When Dieter Noli first took in the picture, he recalled seeing an ancient ᴍᴜsᴋᴇᴛ and elephant tusks. In 2016, he remarked: “It just looked like a beach that had been disturbed, yet there were parts and pieces there.
“Oh, oh no, this is obviously a shipwreck,” I thought. Archaeologists say they have identified one of the most significant shipwrecks ever after digging in the region. Evidence implies the ship is The Bom Jesus (The Good Jesus), a Portuguese ship bound for India that never made it through the Southern Atlantic, yet they are unable to conclusively establish it.
Historians have dated the ship to between 1525 and 1538 because it was carrying thousands of pure gold pieces from Portugal and Spain that were in mint condition.
A rare book from the 16th century called “Memorias Das Armadas” describes the cargo on the ship, including a chest full of money, as matching that of The Bom Jesus, which is listed as lost. “We determined the ship came in, hit a rock, and leaned over,” Mr. Noli continued. The box containing the money, which was in the captain’s cabin as the superstructure began to collapse, broke loose and plummeted intact to the ocean’s floor. A very large portion of the ship’s side that was splitting apart ᴄʀᴀsʜᴇᴅ on the chest, crushing some of the money.
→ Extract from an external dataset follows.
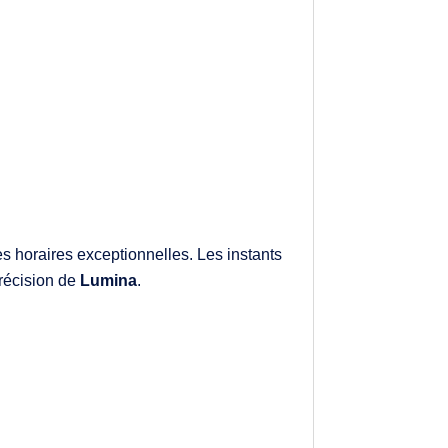
 horaires exceptionnelles. Les instants
récision de
Lumina
.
There were found to be 44,000 pounds of copper ingots.
The power with which the chest was struck is visible, yet it also served to protect the chest. 44,000 pounds of copper ingots were found among the haul of gold, tin, and ivory, and marine archaeologist Bruno Werz believes that these ingots may have been crucial to the ship’s preservation. “Organic creatures would have ordinarily consumed the remnants of the wood,” he added.
But some of those materials would have been protected by the toxin. The wreckage of the ship is currently guarded by the security of the diamond mine. As they have been for hundreds of years, wood, muskets, cannonballs, and swords are kept wet. Most of them uncover remnants that are hidden from view, much like the mysterious location where it was found.